Approche et proposition de piste de solution
Une fois un tel tableau dressé, il importe alors de s’interroger sur les quelques approches de solutions au demeurant non exhaustives, susceptibles d’être mobilisées en vue de libérer de l’espace budgétaire pour accroître la proportion du Budget de l’Etat consacrée à l’Investissement. Dans le présent cas de figure, ces solutions s’articulent autour de quatre (04) points essentiels que sont :

- La nécessité de discuter franchement et concrètement avec les partenaires extérieurs au niveau bilatéral et multilatéral en vue de renégocier les conditions d’emprunt et de remboursement de la dette, tout en définissant un calendrier de paiements fondées sur des bases considérées comme « soutenables » pour les deux parties. Même s’il est généralement admis que la main qui demande est toujours en dessous, il importe de comprendre également qu’un banquier qui n’a pas de client ne fait aucun bénéfice. La question de la dette est en réalité la question d’un rapport de force, et à cet effet, une approche nationale du concept de soutenabilité pourrait être particulièrement développée en vue des négociations éventuelles avec les partenaires ;
- La mise en place d’un véritable programme de compression des dépenses de fonctionnement et de planification minutieuse des dépenses d’investissement en fonction des objectifs de croissance à moyen terme recherchés par le pays. En ce sens, les fonctions de planification-suivi-évaluation des projets d’investissement publics devraient être profondément promues et développées ;
- L’optimisation de la collecte des recettes fiscales à travers une centralisation de régies financières des impôts et douanes, et l’instauration de taxes dans des domaines tels que les infractions routières ou encore le e-commerce ;
- L’abattement de sanctions terribles sur les auteurs de la petite et grande corruption, ainsi que sur les personnes rendues coupables de détournements de fonds publics.

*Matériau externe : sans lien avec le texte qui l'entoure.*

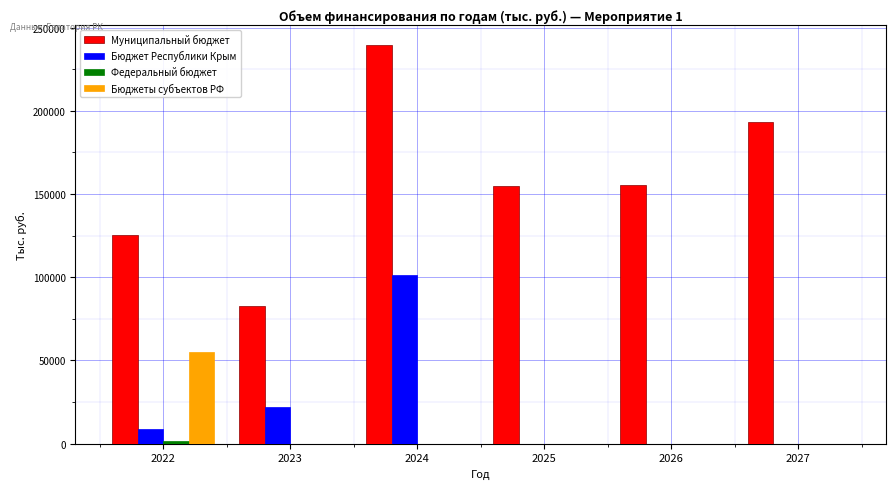

What is the sum of the Бюджет Республики Крым values at 2024 and 2026?

101275.2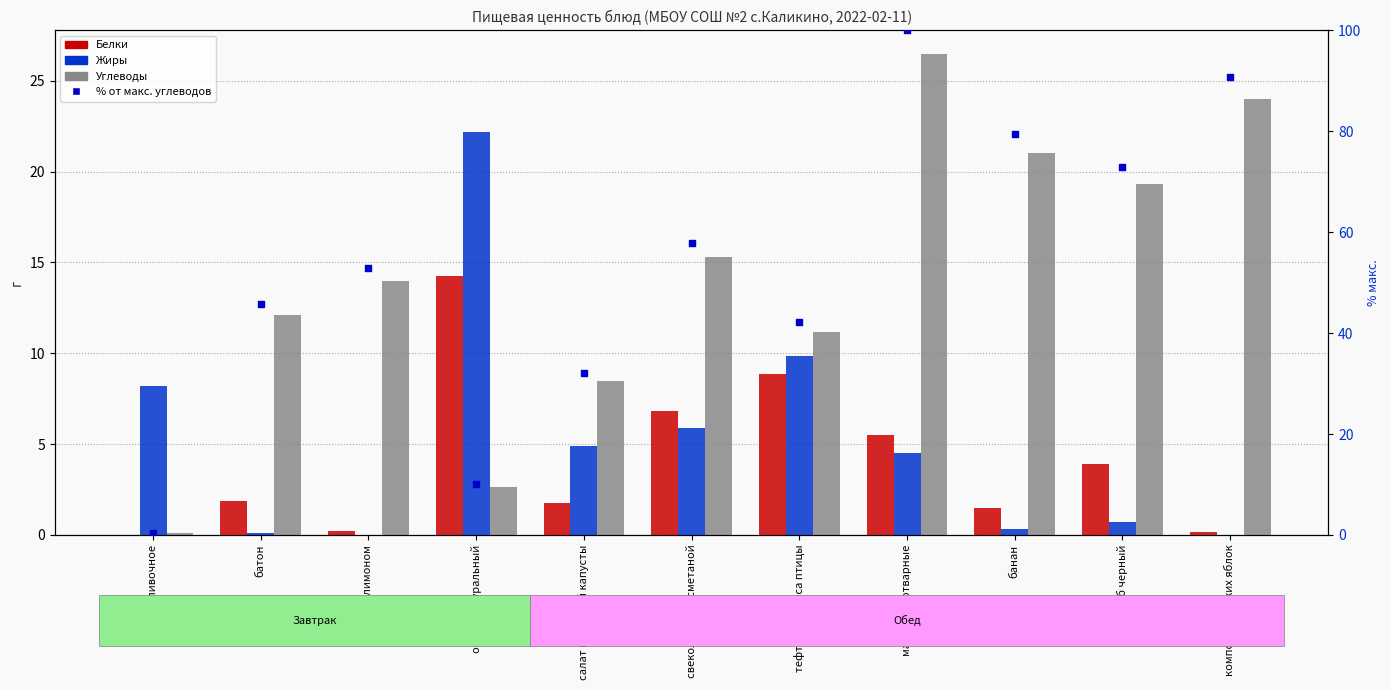

Which series contains the highest Y value?

% от макс. углеводов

Nonobstant la pertinence des mesures proposées, force est de reconnaître leur caractère impopulaire et « peu sexy » politiquement. Par ailleurs, il nous faut absolument boire la calebasse de l’impopularité et manger notre pain noir pour accroitre la part du budget consacrée à l’investissement, promouvoir la croissance économique, et améliorer les conditions de vie des populations dans notre pays.
Le Gabon est notre alma mater et nous n’avons nul besoin que le Fonds Monétaire Internationale (FMI) vienne nous mettre sous ajustement structurel pour que nous comprenions qu’il faille serrer la ceinture.